(Task details):
Please give the number of lines in the records below that include "pixel", with no other output.
########################################
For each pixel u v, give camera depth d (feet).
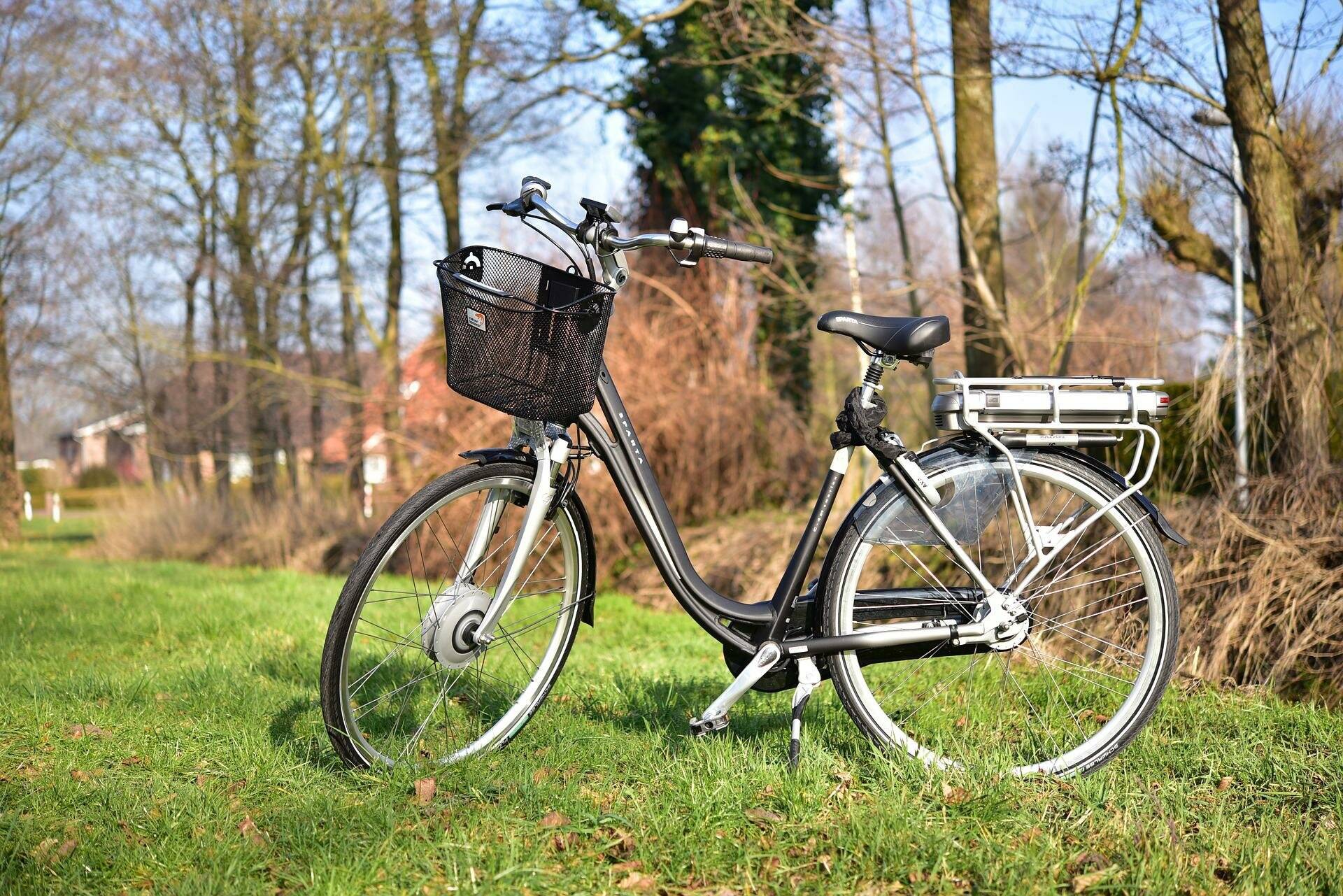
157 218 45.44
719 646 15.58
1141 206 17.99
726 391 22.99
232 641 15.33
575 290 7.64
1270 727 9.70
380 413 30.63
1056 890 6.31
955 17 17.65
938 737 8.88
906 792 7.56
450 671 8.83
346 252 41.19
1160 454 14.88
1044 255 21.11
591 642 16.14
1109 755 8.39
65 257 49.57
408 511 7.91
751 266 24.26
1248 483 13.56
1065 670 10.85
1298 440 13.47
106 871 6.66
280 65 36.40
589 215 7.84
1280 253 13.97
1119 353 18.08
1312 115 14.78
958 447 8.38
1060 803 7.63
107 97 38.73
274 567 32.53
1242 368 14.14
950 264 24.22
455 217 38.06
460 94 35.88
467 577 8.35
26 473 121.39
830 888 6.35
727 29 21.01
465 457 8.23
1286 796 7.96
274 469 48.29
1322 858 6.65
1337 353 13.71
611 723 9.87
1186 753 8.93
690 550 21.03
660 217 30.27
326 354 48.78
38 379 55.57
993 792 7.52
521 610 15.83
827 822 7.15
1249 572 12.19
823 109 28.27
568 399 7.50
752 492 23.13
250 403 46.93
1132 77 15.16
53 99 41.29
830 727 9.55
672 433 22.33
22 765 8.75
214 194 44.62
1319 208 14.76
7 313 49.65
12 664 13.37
########################################
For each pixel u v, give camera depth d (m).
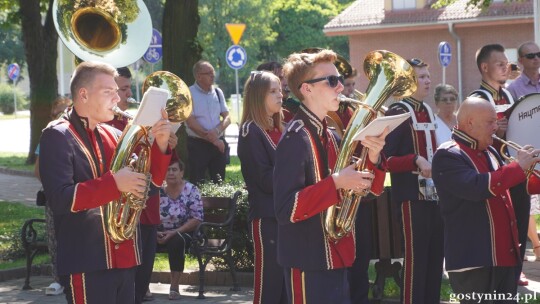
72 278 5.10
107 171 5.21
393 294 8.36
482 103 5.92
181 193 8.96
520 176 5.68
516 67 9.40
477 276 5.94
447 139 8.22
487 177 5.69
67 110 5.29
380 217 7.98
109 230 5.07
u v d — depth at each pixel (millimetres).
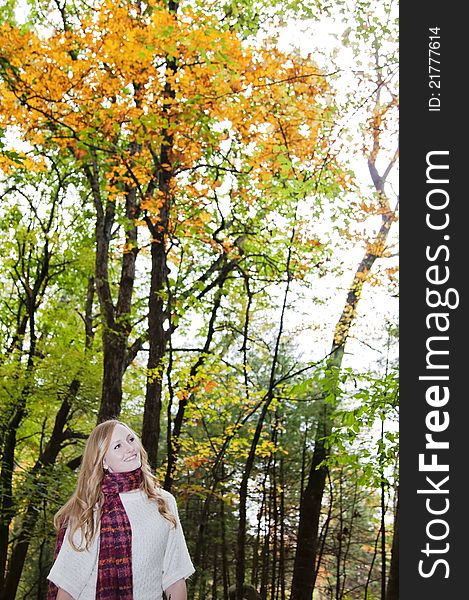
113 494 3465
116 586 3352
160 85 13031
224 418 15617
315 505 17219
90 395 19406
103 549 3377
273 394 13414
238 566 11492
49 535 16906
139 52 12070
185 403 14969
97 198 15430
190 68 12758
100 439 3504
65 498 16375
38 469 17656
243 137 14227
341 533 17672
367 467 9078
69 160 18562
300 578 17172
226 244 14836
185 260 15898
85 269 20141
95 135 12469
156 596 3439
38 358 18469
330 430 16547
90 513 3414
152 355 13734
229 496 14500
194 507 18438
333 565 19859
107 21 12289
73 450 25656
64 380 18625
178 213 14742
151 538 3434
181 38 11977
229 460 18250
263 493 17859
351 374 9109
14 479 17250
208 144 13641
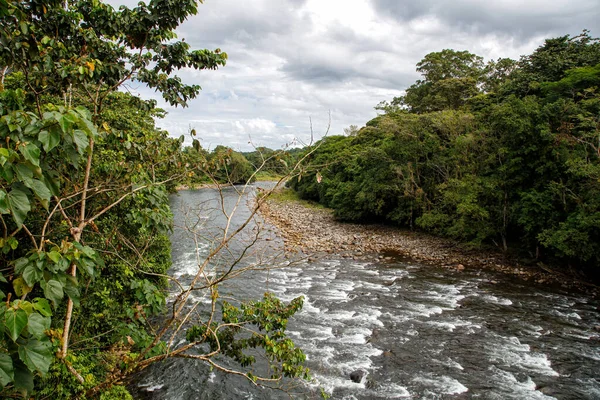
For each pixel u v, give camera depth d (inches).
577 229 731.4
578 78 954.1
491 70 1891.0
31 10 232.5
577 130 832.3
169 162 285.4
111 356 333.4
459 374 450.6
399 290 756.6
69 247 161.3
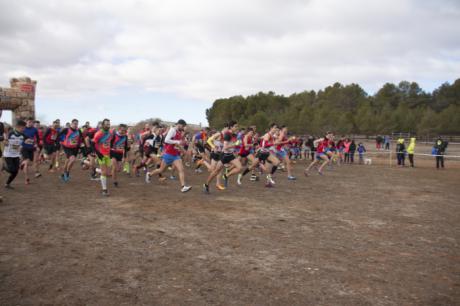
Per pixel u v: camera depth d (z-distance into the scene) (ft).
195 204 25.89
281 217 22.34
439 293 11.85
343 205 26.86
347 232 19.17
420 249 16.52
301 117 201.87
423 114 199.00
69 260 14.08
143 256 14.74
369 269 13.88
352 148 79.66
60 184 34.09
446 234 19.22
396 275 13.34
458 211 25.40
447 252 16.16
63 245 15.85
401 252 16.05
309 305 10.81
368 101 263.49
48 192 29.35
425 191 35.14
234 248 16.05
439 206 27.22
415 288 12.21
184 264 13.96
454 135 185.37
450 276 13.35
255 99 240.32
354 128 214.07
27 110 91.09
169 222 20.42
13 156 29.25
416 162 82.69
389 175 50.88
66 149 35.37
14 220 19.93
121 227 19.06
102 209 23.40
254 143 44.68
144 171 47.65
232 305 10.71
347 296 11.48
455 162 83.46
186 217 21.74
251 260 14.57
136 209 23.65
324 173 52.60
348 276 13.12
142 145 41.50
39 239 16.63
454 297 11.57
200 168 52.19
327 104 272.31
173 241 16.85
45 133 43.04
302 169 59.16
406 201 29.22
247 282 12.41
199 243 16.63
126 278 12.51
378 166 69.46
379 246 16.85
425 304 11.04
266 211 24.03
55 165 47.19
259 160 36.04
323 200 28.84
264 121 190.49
########################################
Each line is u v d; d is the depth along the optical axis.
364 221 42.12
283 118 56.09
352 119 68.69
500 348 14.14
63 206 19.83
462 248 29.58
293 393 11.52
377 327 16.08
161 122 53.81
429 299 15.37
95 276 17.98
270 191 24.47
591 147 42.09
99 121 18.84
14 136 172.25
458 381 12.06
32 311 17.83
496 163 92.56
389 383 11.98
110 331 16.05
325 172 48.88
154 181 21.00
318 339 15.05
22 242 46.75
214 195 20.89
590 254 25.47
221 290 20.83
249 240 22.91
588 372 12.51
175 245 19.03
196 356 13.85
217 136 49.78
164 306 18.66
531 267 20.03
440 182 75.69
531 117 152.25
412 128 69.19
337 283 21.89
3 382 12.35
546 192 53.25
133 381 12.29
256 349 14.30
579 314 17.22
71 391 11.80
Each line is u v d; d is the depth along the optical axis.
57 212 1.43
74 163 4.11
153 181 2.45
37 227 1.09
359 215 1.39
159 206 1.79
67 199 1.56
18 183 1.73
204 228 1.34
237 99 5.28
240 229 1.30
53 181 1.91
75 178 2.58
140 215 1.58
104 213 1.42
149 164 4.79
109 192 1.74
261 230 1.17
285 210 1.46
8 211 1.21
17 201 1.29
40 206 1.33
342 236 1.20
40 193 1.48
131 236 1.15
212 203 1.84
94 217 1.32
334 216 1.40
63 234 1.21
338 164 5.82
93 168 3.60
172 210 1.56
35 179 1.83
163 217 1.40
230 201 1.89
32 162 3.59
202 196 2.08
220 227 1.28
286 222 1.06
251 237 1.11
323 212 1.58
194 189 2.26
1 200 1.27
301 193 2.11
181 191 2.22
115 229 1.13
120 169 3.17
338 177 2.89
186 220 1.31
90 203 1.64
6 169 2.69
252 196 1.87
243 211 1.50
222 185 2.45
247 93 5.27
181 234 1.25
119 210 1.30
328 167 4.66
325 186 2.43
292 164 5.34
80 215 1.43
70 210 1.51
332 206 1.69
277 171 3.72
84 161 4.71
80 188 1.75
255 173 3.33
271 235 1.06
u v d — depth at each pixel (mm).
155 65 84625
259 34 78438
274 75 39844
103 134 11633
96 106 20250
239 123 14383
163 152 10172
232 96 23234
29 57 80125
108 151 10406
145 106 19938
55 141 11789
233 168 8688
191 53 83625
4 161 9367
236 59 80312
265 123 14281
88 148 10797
########################################
(Exercise output):
6